Nothing in the records may be dropped. Retype them all exactly.

========================

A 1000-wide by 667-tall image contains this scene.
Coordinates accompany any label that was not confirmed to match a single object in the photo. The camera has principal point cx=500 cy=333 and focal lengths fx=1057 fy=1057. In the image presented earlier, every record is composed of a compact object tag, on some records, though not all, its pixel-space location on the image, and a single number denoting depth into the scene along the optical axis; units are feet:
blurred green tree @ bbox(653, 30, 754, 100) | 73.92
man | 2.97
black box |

========================

> **Solution**
A 1000-wide by 667-tall image contains this scene.
Coordinates accompany any label that was not confirmed to match a single object in the photo. The camera has principal point cx=500 cy=333 and focal lengths fx=1057 fy=1057. In the image presented earlier, every record is composed of a compact object tag, on some records, though not all, its pixel-space location on the image, and a single number denoting depth into the scene along the optical axis; units are feet:
blurred green tree @ bbox(653, 30, 754, 100) | 73.92
man | 2.97
black box |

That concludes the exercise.